A fantastic look at the history of dating in the twentieth century, with a particular focus on the long decade of the 1950s. Bailey starts off with a joke: A man went to call on a city girl, and when he arrived at her house, she was wearing a hat. Knee-slapping, I know. Bailey explains that before dating became universal, calling was the custom. A woman would invite a man to visit her at home, and woman's family would host and supervise the youths. A man could never invite himself to a woman's home. Twenty years later, advice columnists were writing that since the days when cavemen were dragging cavewomen around by the hair, men had always been the romantic pursuers, while older people in the same newspaper office with the advice columnist could remember that women used to control the dating system.
The weird, pre-war, rating-dating system, where the goal was to go on as many dates as possible with the most popular people possible, sounds insane. One hopes that that was mostly confined to college campuses. I've heard echoes of this system in archaic slang, but how could this romance by quantity actually function? The important thing is, the war killed it. The war was defined by a scarcity of men, and after the war, the actual or perceived scarcity of men (actual among 25-year-olds, perceived among high school students) and the post-war mandate for middle class nuclear families led to that wave of early marriage, and its younger corollary, "going steady," which was fought by adults who had grown up a short while ago when dating was never exclusive until you were engaged. When kids weren't going steady, they were calculating the economic worth of their dates: who is pretty enough to rate a hamburger and a movie, given the cost of hamburgers relative to a young man's hamburger budget. And young men were expected to pay for everything, and hold doors, and perform politeness publicly at all times. The cost of date relative to what might be exchanged was entirely the woman's fault, if this ever came up. A girl who got groped against her will was subconsciously asking for it, and needed psychoanalysis. This was the opinion of experts. And a whole professional identity of marriage experts sprung up to analyze and advise middle class teens and parents about what relationships and marriage should be. This was also youth-driven somehow, so that marriage experts attempting to advise newlyweds on finances were shot down, because other aspects of the newlywed state are more interesting.

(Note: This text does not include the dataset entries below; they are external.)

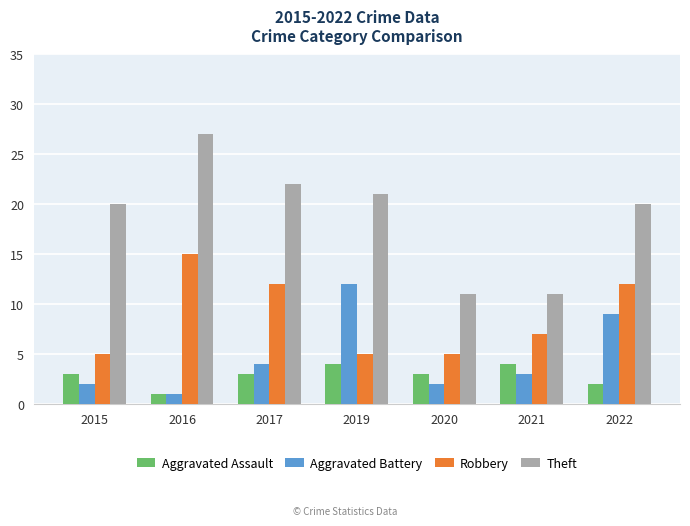

Is it true that Robbery equals 5 at 2020?

True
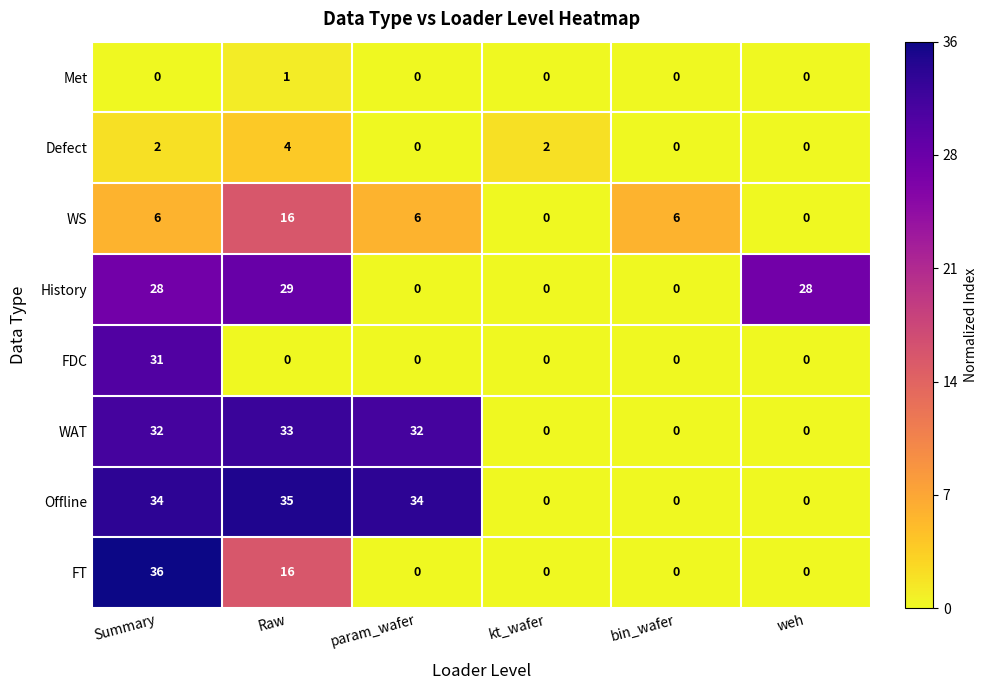

List the series in order of their peak value, highest first.

FT, Offline, WAT, FDC, History, WS, Defect, Met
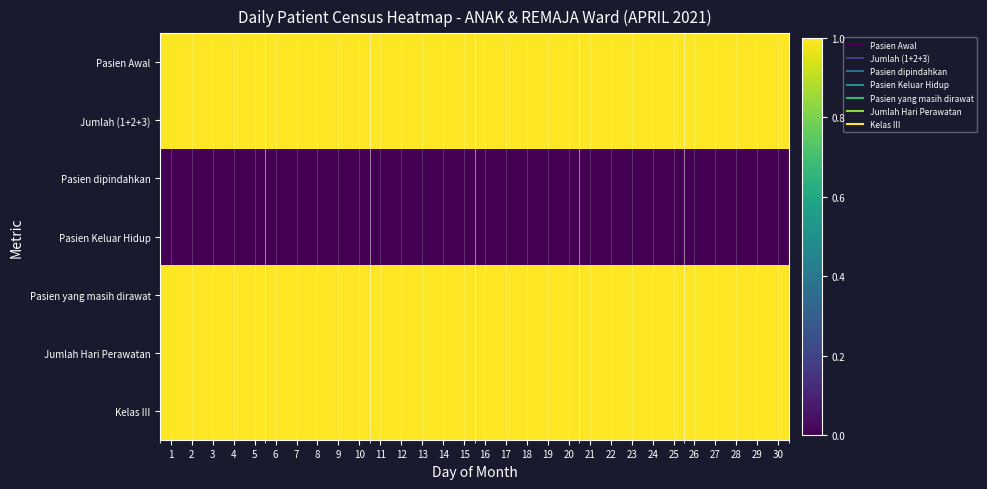

Which series has the largest range (max minus min)?

Pasien Awal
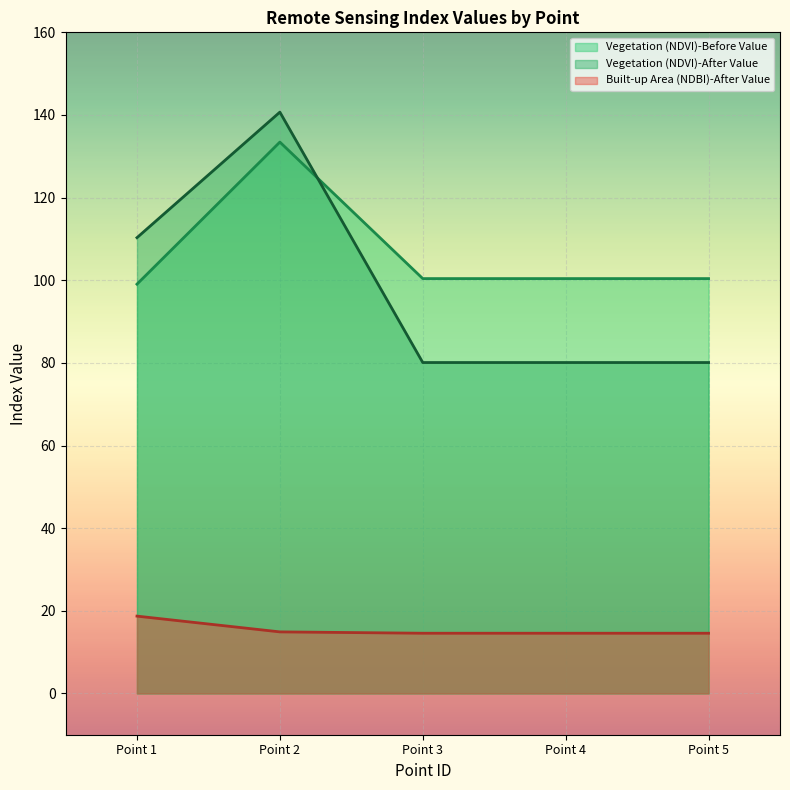

Which series has the widest spread of values?

Vegetation (NDVI)-After Value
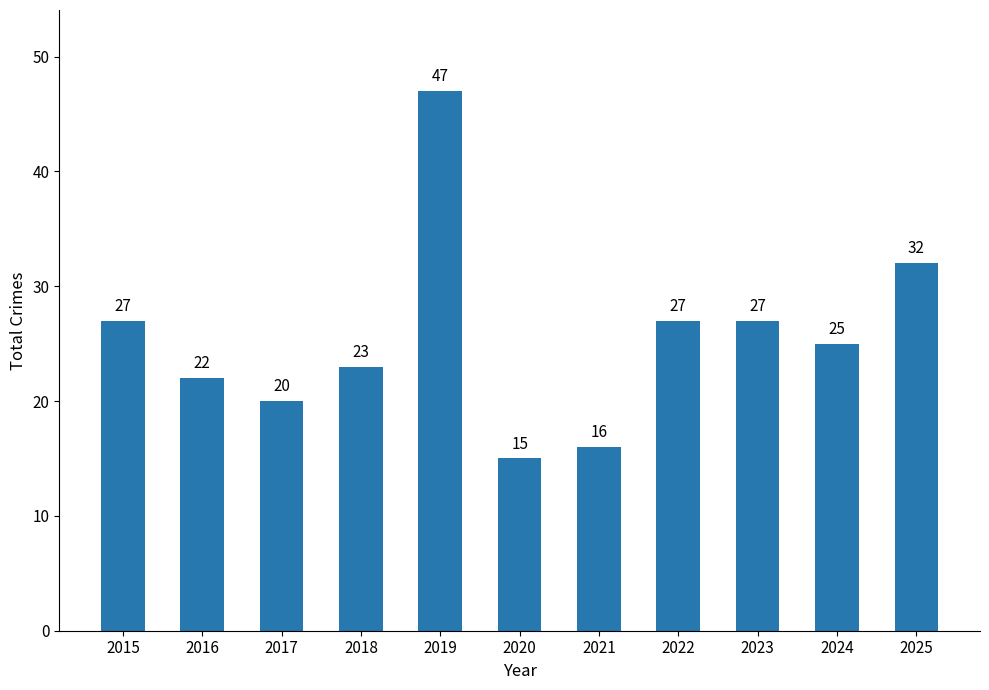

Is it true that the value at 2025 is 44?

False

This book, like 1950s American popular culture, was entirely white and middle class. It would have been interesting if Bailey had checked the advice columns at a few HBCUs to include some diversity to the salient contemporary discourse on parking or what have you. This book was also a bit dry. But it was a fascinating look at how much dating is a social construct, how it became an economic metaphor, and the nightmare from whence we came. I enjoyed it very much.